Açık Uçlu Maddelerde Otomatik Puanlamanın Güvenirliği ve Test Eşitleme Hatalarına Etkisi
Özet
It might be difficult, time-consuming and costly to score constructed response items in tests. However, improvements in computer technology have enabled the automated scoring of constructed response items. Yet, the application of automated scoring without making investigation on validity, reliability and test equating can lead to serious problems. In this sense, the aim of this study was to score the constructed response items in mixed format tests automatically and to investigate the effect of this on test equating and reliability. The data examined in this study were the 8th grade Turkish test data of ABİDE research (Education Skills Monitoring and Evaluation) carried out by Ministry of National Education in Turkey in 2016. These tests contained common items.
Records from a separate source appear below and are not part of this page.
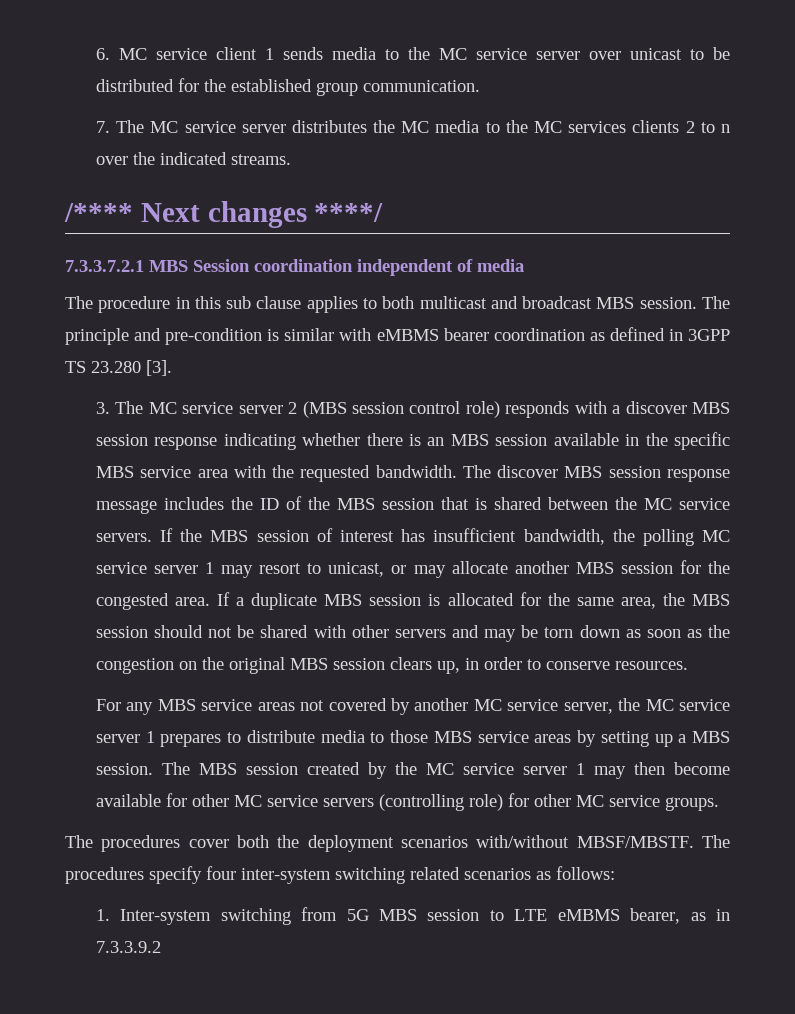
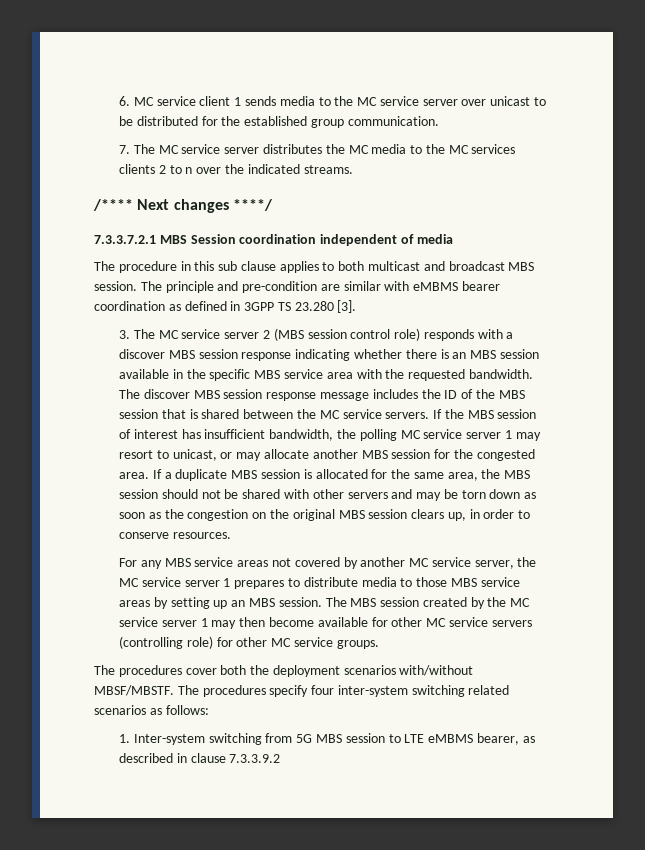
[267,329,280,341] is -> [320,284,340,291] are
[678,734,687,743] a -> [231,600,246,607] an
[715,909,730,921] in -> [119,753,226,763] described in clause

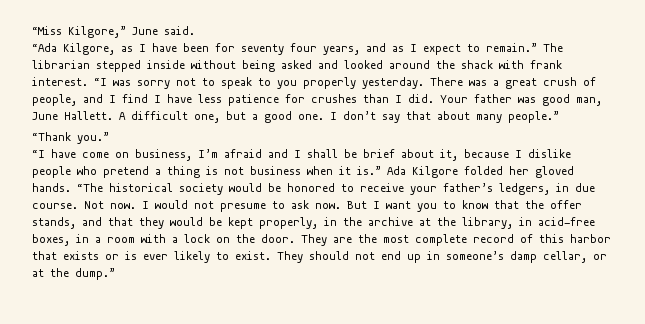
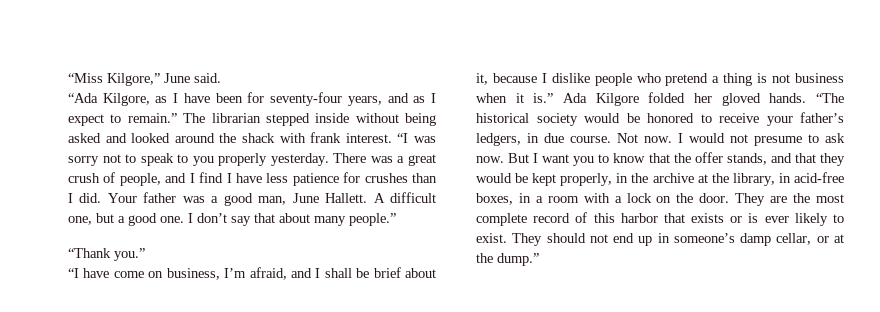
[241,43,317,55] seventy four -> [270,92,343,106] seventy-four
(536, 100) none -> [211,196,219,203] a
[224,149,262,158] afraid -> [249,267,287,280] afraid,

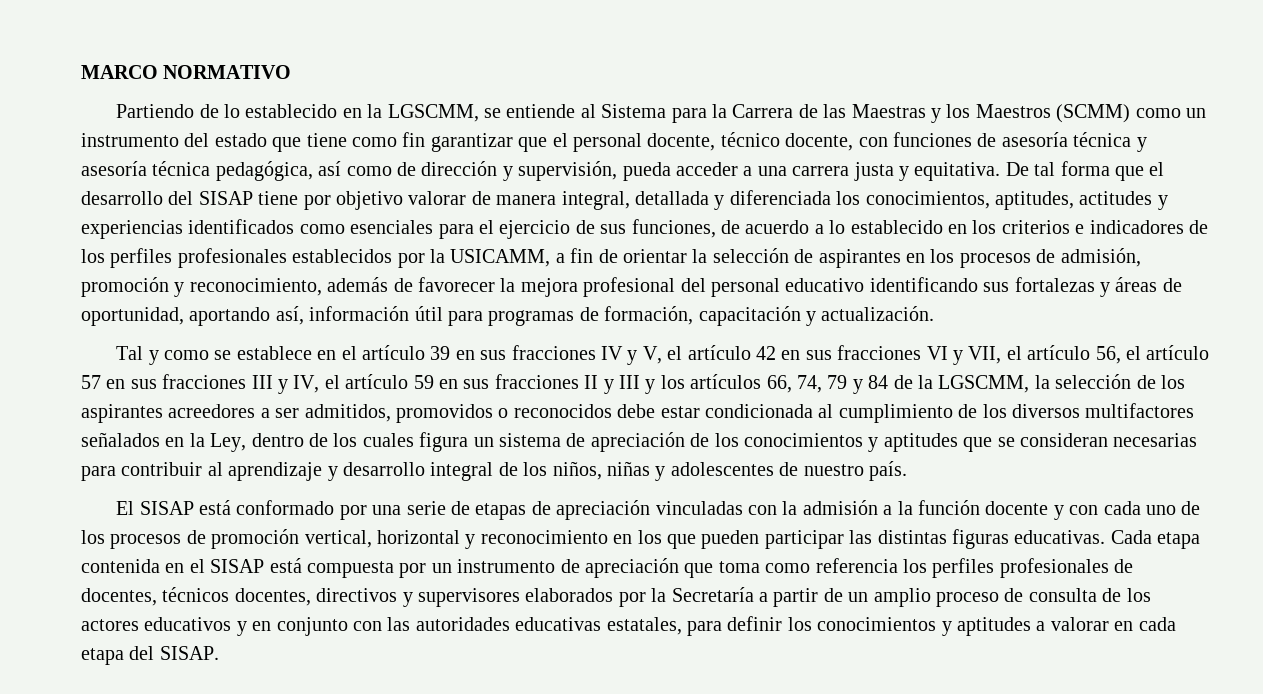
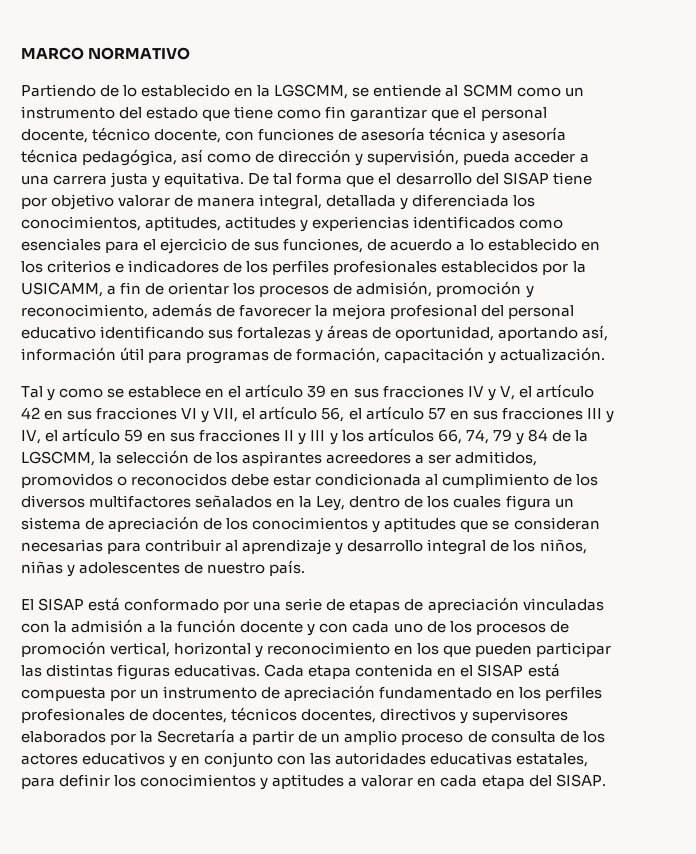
[601,104,1131,123] Sistema para la Carrera de las Maestras y los Maestros (SCMM) -> [462,84,513,97] SCMM
[692,248,925,268] la selección de aspirantes en -> (230, 288) none
[684,558,898,578] que toma como referencia -> [379,687,516,699] fundamentado en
Support vector machine (SVM), logistic regression (LR), multinominal naive bayes (MNB), long-short term memory (LSTM) and bidirectional long-short term memory (BLSTM) were selected as automated scoring methods. During the test equating process, methods based on Classical Test Theory and Item Response Theory were utilized. The results of the study revealed that the most compatible automated scoring method with actual raters is BLSTM. The scores obtained by the BLSTM method were in good agreement with the scores of actual raters. In most of the equating methods, it was observed that errors of equating process done with automated scoring were close to the errors of equating process done by actual raters. It was concluded that automated scoring can be applied since it is compatible with actual raters and convenient in terms of equating.